Il a également dit qu’une fois que Marie-Josée Viau et Guy Dion auraient terminé leur collaboration, Brad Pitt leur aurait promis qu’un certain Enzo leur trouverait du travail dans une entreprise de nettoyage de Raynald Desjardins.

L’ex-tueur à gages a dit avoir prévenu les policiers que Salvatore Scoppa se ferait tuer lors d’une première communion et qu’il y aurait eu une taupe à la SQ.

Même s’il aurait demandé jusqu’à 1,6 million de dollars, il a signé un contrat de 450 000 $ avec l’État, en plus de recevoir une somme de 30 000 $ lui permettant de subir une opération.

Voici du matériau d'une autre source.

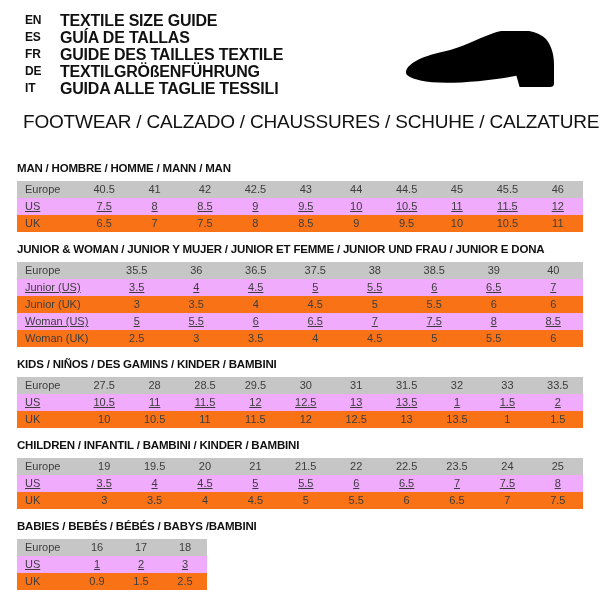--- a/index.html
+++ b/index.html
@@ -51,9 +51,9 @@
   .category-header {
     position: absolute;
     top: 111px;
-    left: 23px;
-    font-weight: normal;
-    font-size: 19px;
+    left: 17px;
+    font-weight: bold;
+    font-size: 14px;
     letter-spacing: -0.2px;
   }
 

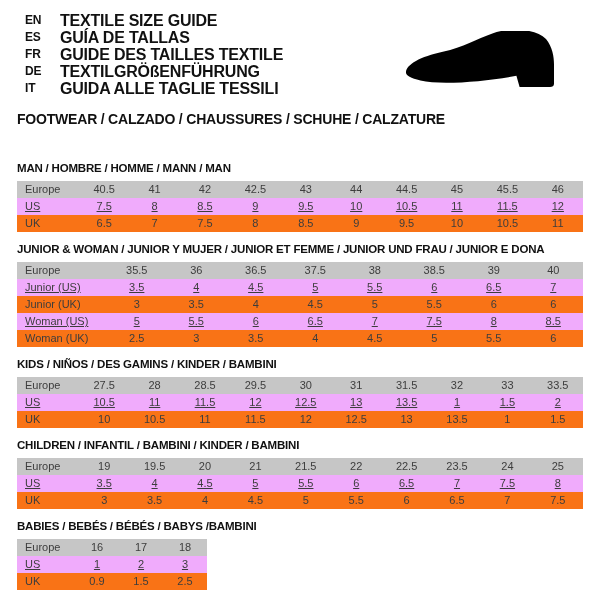--- a/index.html
+++ b/index.html
@@ -85,7 +85,7 @@
   .cols-8  .t-row { grid-template-columns: 90px repeat(8, 1fr); }
   .cols-3  .t-row { grid-template-columns: 58px repeat(3, 44px); }
   .size-table.cols-3 { width: 190px; }
-  .row-head   { background: #c6c6c6; }
+  .row-head   { background: #c6c6c6; gap: 34px; }
   .row-plain  { background: #f0abfc; text-decoration: underline; }
   .row-stripe { background: #f97316; }
   .t-label {

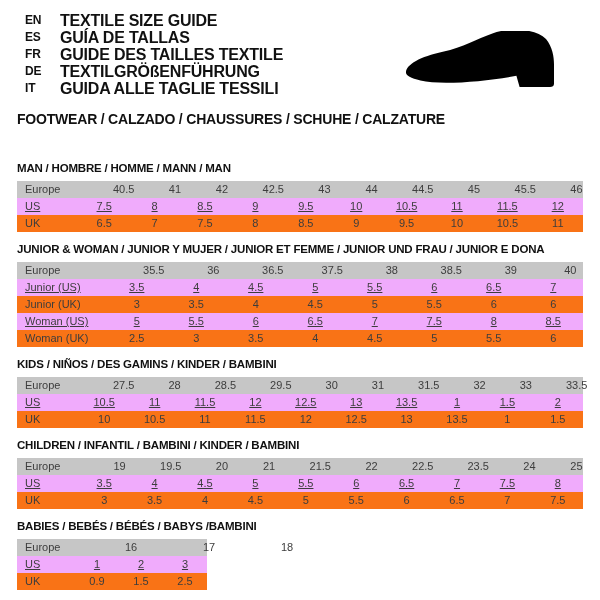--- a/index.html
+++ b/index.html
@@ -86,7 +86,7 @@
   .cols-3  .t-row { grid-template-columns: 58px repeat(3, 44px); }
   .size-table.cols-3 { width: 190px; }
   .row-head   { background: #c6c6c6; gap: 34px; }
-  .row-plain  { background: #f0abfc; text-decoration: underline; }
+  .row-plain  { background: #14b8a6; }
   .row-stripe { background: #f97316; }
   .t-label {
     padding-left: 8px;

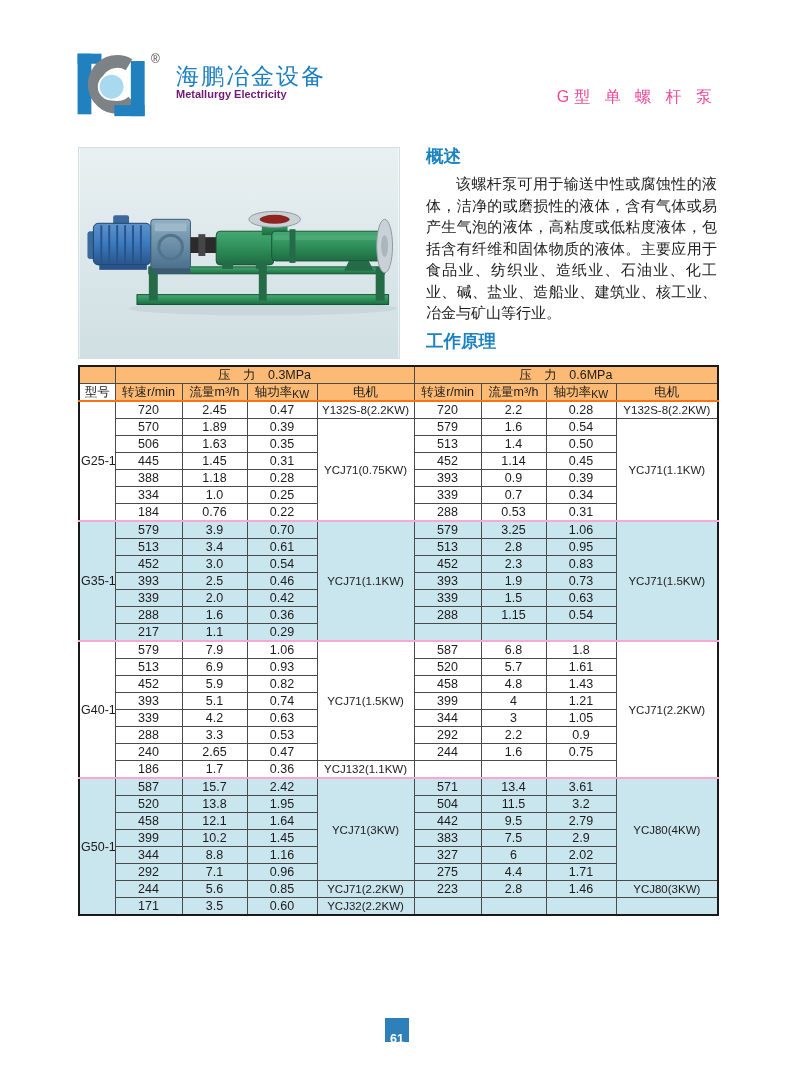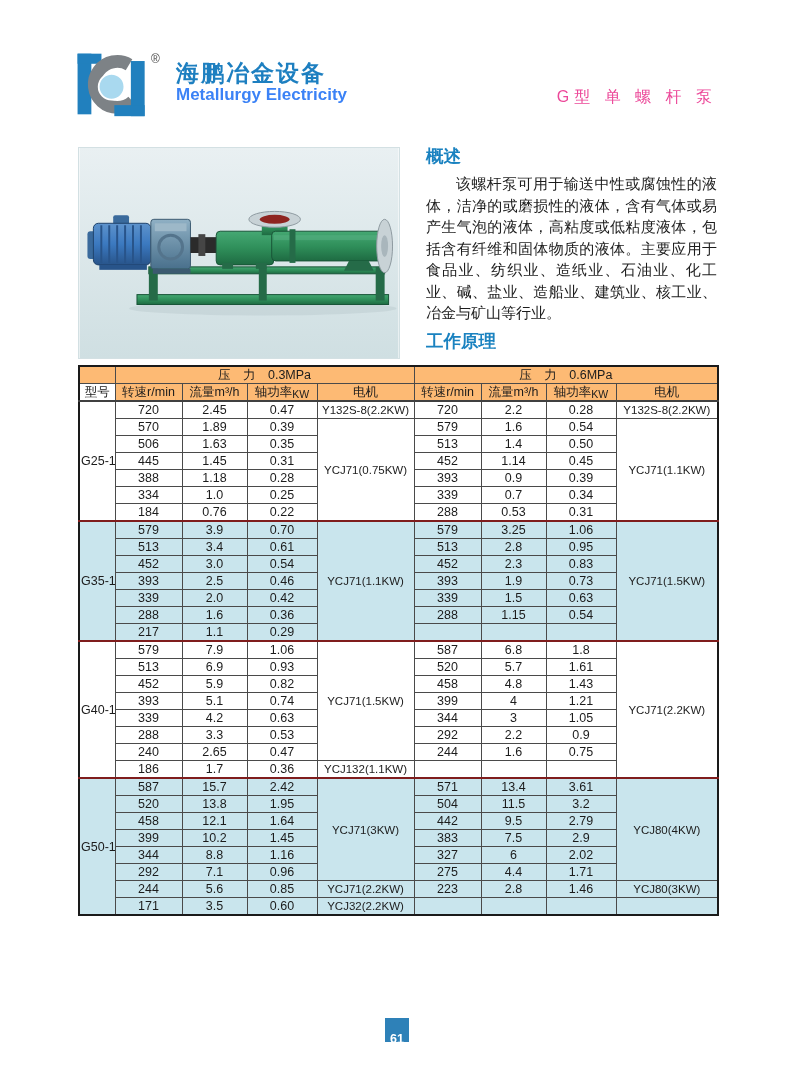--- a/index.html
+++ b/index.html
@@ -12,7 +12,7 @@
             margin:50px 77px 0 70px; height:68px; }
   .brand { display:flex; align-items:center; gap:10px; }
   .brand-text { display:flex; flex-direction:column; line-height:1.05; padding-bottom:4px; }
-  .brand-cn { font-size:23px; font-weight:bold; color:#1d7fc0; letter-spacing:2px; }
+  .brand-cn { font-size:23px; font-weight:normal; color:#1d7fc0; letter-spacing:2px; }
   .brand-en { font-size:17px; font-weight:bold; color:#3b82f6; margin-top:1px; }
   .doc-title { font-size:16px; font-weight:normal; color:#ec4899; letter-spacing:5px; padding-bottom:10px; }
 

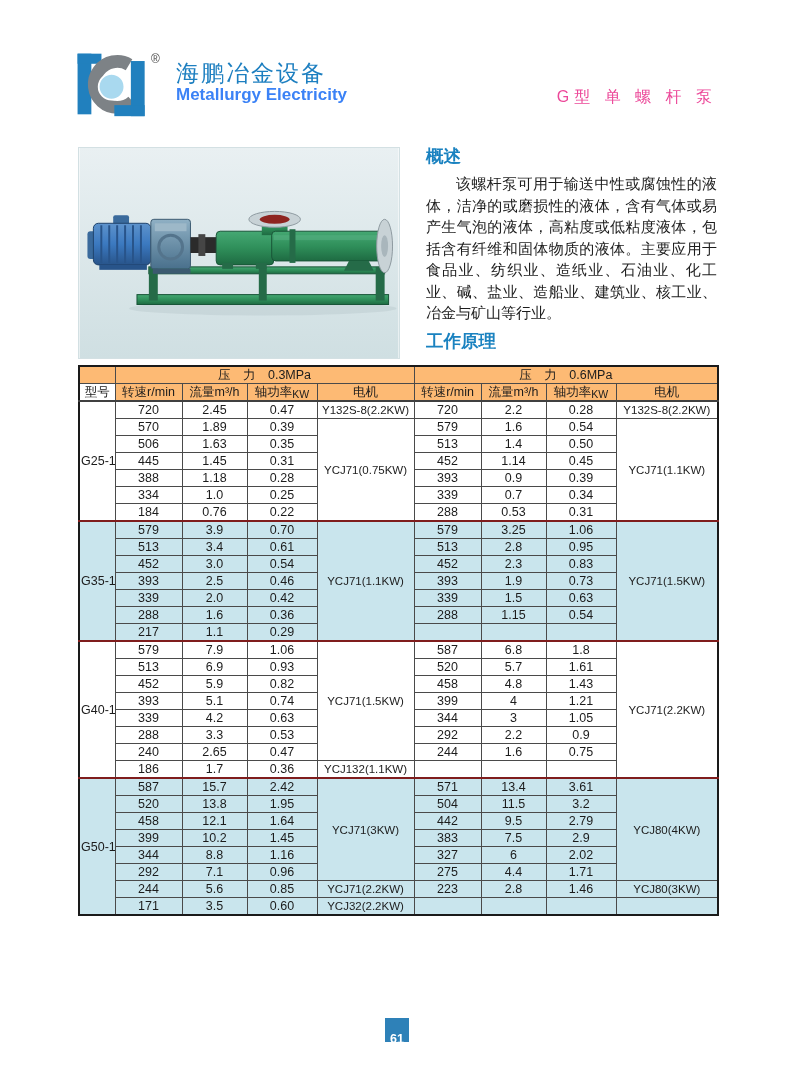--- a/index.html
+++ b/index.html
@@ -13,7 +13,7 @@
   .brand { display:flex; align-items:center; gap:10px; }
   .brand-text { display:flex; flex-direction:column; line-height:1.05; padding-bottom:4px; }
   .brand-cn { font-size:23px; font-weight:normal; color:#1d7fc0; letter-spacing:2px; }
-  .brand-en { font-size:17px; font-weight:bold; color:#3b82f6; margin-top:1px; }
+  .brand-en { font-size:11px; font-weight:bold; color:#701a75; margin-top:1px; }
   .doc-title { font-size:16px; font-weight:normal; color:#ec4899; letter-spacing:5px; padding-bottom:10px; }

Le témoin a été très dur à l’endroit de dirigeants de la SQ et d’un officier en particulier qui, selon lui, n’ont pas tenu leurs promesses, notamment au niveau de médicaments qu’il devait recevoir, de paiements qui auraient été versés en retard et de plaintes pour agressions sexuelles et contre une ancienne conjointe qui n’auraient été traitées.

« Ça n’a jamais été une négociation, ç’a toujours été une dictature », a-t-il déclaré.

On ne sait pas encore quand débutera le contre-interrogatoire du témoin. Le procès fait relâche pour le reste de la semaine, le juge Éric Downs de la Cour supérieure ayant convoqué le jury pour lundi prochain.